Behold, Progressive Entitlement Syndrome:


There’s a small act of rebellion that I indulge in whenever I’m on an airplane. I don’t turn off my iPhone or iPod during takeoff and landing. And if I’m tucked away in a window seat where the flight attendants can’t see me, I actually use them. Emails and texts start coming in as the plane descends. Why do I do this? Because I have a problem with following rules that don’t make any sense, and the rule that we must turn off all electronic devices during the beginning and end of the flight makes no sense to me.

Touré is apparently oblivious to the other, non electronic means of distraction like reading (I myself knit). I have a sneaking suspicion that his situational rebellious badassedry doesn’t apply to the TSA sexual assaults that our government likes to pass off as security checks.

The airplane experience has become so arduous — from the strip search and feel-up of the TSA to the curt rudeness of airline employees to the loss of amenities that have turned flying from something fun and sexy into a depressing ride on an airbus that you just try to get through. After getting molested by the TSA, making my way through a long line filled with annoyed people and snuggling into a tiny seat, the last thing I need is to be cut off from my iPhone and iPod and left alone with my thoughts.

I’d be much more impressed if Touré had written a screed detailing how he stood up to the TSA and his various forms of related protest. Sadly, he glosses over this more pressing problem for the travesty that is the few minutes of lost email time. Personally, I sometimes relish the flights that don’t have wifi. We’ve become so constantly connected that we exhibit irrational withdrawal symptoms if we’re unable to check our email every two minutes — and I say this as a gadget-aholic.

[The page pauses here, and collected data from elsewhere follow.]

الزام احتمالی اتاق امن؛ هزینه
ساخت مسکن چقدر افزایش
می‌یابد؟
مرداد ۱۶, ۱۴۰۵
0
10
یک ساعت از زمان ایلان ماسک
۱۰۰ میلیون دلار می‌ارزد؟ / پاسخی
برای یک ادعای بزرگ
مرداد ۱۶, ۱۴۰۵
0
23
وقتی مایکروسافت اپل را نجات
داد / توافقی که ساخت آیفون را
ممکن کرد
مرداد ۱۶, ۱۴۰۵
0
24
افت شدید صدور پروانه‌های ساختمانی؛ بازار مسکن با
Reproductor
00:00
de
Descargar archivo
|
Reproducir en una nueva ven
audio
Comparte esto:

Call me a rebel without a cause if you like but I have a cause — the need to be distracted. I don’t want to be forced to listen to other people’s phone conversations because we’re inches away on a plane, but I also don’t want my plane neighbors making idle conversation with me because their minds are restless without their e-reader.

No, Touré is not a rebel; the words for which I’m looking are “snob” and “juvenile.” A few minutes of small talk is that beneath him? I thought progressives were champions of the people, compassionate empathizing populists. Touré is a writer which is why I find it difficult to believe that he is unable to parse together a few polite words to excuse himself from conversation during takeoff.

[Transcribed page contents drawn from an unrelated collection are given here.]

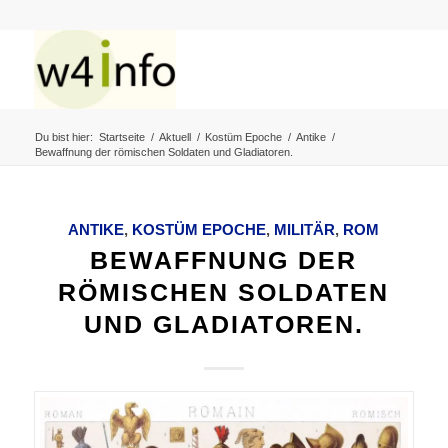
Du bist hier:
Startseite
/
Aktuell
/
Kostüm Epoche
/
Antike
/
Bewaffnung der römischen Soldaten und Gladiatoren.
ANTIKE
,
KOSTÜM EPOCHE
,
MILITÄR
,
ROM
BEWAFFNUNG DER
RÖMISCHEN SOLDATEN
UND GLADIATOREN.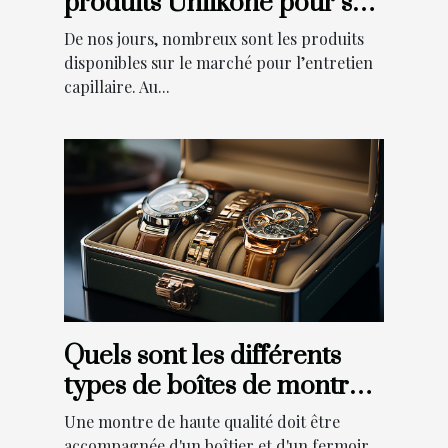
produits Uniikone pour ses
cheveux ?
De nos jours, nombreux sont les produits
disponibles sur le marché pour l’entretien
capillaire. Au...
Quels sont les différents
types de boîtes de montres
disponibles ?
Une montre de haute qualité doit être
accompagnée d'un boîtier et d'un fermoir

His cause is the need to be distracted, my (and many other Americans) have a cause as well: the cause not to be felt up just to get on a plane. I once had less than an hour after a television hit to catch a flight leaving La Guardia and no time to change from my dress into more suitable flight attire. That day security ran their hands up my skirt and down the front and back of my tights, in full view of the public, as I had no time to wait the 20 or so minutes for security to escort me to a private room. That concerns me more than some man’s inability to fiddle with his phone because he can’t be bothered to talk to people during takeoff.

Your right to free speech isn’t violated by having to wait to break out your cellphone, your right to be secure from unreasonable searches isn’t infringed upon because you can’t play Words with Friends as the plane ascends to cruising altitude.